Few people are willing to pay what the privacy-conscious group is willing to pay for privacy. Until the cost of privacy decreases dramatically, we shouldn’t expect to see an HTTPS-style transformation come to crypto.
Which brings us to regulation.
4. To survive a bear attack, you don’t need to outrun a bear – you just need to outrun the person behind you.
Privacy coins have always been the first target for regulatory inquisitions. When regulators are charged to “don’t just stand there, do something,” the easiest boogeyman is shadowy privacy coins.
See also: Crypto Isn't the Cause of Ransomware. It Might Be the Cure | Opinion
Crypto lobbies have grown larger; huge swaths of retail and many institutions now own BTC and ETH. But very few institutions are willing to come to the defense of privacy coins. Rather than allow the entire industry to be tainted, many are content to let privacy coins become the sacrificial lamb.
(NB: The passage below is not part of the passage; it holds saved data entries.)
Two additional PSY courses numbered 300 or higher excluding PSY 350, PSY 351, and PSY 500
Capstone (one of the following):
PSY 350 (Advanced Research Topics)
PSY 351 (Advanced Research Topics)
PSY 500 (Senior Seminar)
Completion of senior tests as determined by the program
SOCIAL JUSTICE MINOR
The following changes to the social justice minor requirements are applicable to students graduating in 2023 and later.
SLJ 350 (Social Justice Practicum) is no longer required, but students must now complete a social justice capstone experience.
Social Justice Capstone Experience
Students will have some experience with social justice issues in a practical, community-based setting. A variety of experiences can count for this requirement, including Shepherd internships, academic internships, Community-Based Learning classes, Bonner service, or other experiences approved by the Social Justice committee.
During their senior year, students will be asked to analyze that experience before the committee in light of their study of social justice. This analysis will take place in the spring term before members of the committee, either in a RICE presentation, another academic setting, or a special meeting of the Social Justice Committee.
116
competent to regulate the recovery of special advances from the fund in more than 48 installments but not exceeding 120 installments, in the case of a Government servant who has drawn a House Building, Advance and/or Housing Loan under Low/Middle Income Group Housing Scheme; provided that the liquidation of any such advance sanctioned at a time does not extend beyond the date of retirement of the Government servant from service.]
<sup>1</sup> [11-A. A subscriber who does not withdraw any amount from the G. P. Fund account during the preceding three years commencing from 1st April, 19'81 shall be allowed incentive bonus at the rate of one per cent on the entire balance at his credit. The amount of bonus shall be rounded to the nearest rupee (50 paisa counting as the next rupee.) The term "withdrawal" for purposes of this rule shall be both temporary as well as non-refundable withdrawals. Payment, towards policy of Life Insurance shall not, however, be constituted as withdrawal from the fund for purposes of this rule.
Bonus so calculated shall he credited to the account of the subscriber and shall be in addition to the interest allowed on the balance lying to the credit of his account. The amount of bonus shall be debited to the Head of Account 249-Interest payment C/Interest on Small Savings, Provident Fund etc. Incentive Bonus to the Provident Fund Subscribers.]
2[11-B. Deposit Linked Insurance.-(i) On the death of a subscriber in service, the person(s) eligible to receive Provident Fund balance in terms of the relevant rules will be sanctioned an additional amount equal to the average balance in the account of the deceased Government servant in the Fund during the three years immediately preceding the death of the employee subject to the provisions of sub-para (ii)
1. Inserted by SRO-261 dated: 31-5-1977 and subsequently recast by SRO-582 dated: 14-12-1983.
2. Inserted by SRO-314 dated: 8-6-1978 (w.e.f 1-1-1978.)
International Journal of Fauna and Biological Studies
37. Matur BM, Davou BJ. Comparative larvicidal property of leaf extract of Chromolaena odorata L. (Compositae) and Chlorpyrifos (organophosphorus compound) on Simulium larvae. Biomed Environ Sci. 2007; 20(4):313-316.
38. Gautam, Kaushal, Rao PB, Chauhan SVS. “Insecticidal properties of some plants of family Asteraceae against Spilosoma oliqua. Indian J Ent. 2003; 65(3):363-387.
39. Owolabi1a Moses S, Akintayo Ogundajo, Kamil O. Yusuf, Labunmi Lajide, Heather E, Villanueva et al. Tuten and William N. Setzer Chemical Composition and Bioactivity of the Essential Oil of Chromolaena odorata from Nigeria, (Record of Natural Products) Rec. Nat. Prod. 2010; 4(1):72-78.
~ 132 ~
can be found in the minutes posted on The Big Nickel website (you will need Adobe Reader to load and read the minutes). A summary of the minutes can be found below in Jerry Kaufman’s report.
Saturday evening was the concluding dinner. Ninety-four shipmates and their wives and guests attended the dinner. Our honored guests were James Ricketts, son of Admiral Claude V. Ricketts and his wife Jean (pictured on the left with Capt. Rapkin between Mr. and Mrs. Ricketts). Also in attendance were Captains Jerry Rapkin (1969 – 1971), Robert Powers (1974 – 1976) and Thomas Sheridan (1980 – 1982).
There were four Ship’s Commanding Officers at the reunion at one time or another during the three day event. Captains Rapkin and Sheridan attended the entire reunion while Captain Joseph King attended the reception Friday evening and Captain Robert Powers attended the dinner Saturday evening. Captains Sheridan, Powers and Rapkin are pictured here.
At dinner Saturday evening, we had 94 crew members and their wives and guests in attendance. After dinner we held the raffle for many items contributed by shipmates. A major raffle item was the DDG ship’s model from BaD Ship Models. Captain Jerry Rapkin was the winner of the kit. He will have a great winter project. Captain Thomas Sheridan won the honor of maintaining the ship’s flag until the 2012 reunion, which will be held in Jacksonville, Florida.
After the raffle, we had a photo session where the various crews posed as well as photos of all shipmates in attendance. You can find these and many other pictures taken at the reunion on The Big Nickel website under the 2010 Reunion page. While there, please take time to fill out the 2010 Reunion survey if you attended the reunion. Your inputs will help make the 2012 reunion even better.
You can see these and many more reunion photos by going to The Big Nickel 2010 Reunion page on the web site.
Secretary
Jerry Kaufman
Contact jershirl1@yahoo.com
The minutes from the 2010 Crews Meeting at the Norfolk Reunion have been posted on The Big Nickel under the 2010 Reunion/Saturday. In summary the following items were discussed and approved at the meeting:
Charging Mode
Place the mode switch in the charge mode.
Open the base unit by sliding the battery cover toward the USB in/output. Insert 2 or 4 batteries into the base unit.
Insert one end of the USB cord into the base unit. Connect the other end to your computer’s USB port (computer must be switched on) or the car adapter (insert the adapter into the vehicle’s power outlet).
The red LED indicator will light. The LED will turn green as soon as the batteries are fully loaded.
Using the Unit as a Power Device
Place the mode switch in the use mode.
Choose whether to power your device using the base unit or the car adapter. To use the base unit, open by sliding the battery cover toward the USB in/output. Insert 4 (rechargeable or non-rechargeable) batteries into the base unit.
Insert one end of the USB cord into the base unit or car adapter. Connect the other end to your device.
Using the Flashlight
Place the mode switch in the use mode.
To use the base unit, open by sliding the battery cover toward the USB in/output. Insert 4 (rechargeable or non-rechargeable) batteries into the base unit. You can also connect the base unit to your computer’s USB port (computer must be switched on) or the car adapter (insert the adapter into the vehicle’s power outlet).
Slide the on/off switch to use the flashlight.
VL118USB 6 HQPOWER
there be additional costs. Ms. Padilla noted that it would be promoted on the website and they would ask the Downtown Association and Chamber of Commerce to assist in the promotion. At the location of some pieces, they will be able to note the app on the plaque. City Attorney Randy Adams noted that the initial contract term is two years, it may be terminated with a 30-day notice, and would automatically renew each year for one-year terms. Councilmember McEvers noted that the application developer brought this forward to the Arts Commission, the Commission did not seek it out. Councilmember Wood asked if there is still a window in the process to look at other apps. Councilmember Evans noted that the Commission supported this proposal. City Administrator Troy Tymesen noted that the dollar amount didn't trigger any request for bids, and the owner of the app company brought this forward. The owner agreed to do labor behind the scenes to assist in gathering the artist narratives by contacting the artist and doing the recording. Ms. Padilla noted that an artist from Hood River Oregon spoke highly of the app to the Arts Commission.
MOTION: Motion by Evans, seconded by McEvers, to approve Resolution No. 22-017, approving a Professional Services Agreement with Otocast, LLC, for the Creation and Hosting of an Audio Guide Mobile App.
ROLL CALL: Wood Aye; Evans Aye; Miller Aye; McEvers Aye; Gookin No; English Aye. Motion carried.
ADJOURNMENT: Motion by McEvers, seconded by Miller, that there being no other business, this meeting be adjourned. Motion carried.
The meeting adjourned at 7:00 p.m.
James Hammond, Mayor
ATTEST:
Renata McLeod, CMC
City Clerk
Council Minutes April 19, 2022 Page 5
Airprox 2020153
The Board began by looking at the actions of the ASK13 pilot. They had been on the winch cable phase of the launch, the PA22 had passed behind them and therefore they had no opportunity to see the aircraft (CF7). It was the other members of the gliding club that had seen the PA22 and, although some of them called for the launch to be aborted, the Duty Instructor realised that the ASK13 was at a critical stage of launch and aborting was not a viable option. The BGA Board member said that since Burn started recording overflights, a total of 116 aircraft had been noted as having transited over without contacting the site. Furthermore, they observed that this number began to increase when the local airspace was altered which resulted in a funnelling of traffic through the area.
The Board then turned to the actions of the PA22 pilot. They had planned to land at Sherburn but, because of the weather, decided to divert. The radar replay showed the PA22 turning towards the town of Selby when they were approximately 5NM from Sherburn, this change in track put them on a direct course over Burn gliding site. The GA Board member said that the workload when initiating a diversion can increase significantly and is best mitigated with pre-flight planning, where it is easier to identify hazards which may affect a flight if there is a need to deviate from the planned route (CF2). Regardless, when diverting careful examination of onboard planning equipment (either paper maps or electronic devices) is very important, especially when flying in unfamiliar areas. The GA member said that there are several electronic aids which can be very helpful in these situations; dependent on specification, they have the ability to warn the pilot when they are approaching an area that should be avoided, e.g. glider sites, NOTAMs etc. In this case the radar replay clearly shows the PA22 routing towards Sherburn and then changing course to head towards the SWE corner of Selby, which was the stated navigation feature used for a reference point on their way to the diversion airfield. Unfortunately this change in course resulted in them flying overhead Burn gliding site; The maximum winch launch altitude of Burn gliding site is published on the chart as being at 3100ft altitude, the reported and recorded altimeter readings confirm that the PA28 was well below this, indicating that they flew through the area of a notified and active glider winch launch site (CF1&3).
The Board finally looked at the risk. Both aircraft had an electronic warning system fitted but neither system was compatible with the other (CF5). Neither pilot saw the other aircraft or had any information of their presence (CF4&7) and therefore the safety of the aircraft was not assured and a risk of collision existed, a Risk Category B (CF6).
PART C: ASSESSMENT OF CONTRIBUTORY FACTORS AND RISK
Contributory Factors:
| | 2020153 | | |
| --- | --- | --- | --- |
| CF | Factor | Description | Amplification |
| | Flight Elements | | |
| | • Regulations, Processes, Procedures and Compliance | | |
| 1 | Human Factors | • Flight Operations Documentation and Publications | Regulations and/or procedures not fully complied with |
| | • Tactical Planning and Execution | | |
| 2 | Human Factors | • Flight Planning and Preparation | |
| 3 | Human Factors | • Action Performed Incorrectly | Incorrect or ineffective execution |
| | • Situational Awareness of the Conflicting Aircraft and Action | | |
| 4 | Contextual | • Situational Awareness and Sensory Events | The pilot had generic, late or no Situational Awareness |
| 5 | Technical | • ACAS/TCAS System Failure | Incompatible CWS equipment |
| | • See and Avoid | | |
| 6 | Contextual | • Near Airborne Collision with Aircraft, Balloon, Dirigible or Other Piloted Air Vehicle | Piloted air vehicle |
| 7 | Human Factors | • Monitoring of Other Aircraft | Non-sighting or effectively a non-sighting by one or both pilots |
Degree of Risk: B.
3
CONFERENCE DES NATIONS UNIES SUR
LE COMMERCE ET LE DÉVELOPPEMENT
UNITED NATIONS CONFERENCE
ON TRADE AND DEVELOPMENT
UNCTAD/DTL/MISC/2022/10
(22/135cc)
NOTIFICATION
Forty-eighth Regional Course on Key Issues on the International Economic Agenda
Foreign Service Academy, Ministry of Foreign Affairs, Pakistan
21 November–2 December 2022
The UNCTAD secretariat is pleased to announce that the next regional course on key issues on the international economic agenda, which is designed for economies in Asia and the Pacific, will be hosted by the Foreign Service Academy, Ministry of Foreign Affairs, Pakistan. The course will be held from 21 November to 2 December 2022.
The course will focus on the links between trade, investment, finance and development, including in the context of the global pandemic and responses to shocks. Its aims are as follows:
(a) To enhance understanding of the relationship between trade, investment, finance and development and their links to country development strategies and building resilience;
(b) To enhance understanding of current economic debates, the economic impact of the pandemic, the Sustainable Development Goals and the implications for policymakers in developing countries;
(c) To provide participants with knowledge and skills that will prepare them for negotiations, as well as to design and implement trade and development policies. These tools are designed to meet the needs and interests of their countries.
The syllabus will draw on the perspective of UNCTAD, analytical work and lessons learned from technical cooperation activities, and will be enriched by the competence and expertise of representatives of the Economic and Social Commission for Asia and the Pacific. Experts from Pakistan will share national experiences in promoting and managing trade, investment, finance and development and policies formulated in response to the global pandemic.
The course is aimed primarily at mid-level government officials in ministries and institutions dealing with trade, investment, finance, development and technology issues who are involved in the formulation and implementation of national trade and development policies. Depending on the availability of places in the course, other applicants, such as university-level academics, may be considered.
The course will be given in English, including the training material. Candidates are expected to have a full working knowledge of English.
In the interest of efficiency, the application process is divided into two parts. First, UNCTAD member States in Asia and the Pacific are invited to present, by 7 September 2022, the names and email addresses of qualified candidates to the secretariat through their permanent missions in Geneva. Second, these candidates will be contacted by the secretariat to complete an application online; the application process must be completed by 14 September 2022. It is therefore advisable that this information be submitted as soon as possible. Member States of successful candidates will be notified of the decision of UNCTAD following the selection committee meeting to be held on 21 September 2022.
I’m an admirer of the bold work Coin Center and the Electronic Frontier Foundation have done to protect the civil liberties of Americans when it comes to using privacy-preserving technologies. But I worry that when it comes to private cryptocurrencies, they’re fighting a losing battle.
Until then, expect regulators to continue scapegoating privacy coins, and expect their acceptance and liquidity to suffer for it. If I were a betting man, I’d expect painless privacy solutions that integrate with decentralized finance and stablecoins to be the biggest growth area in privacy.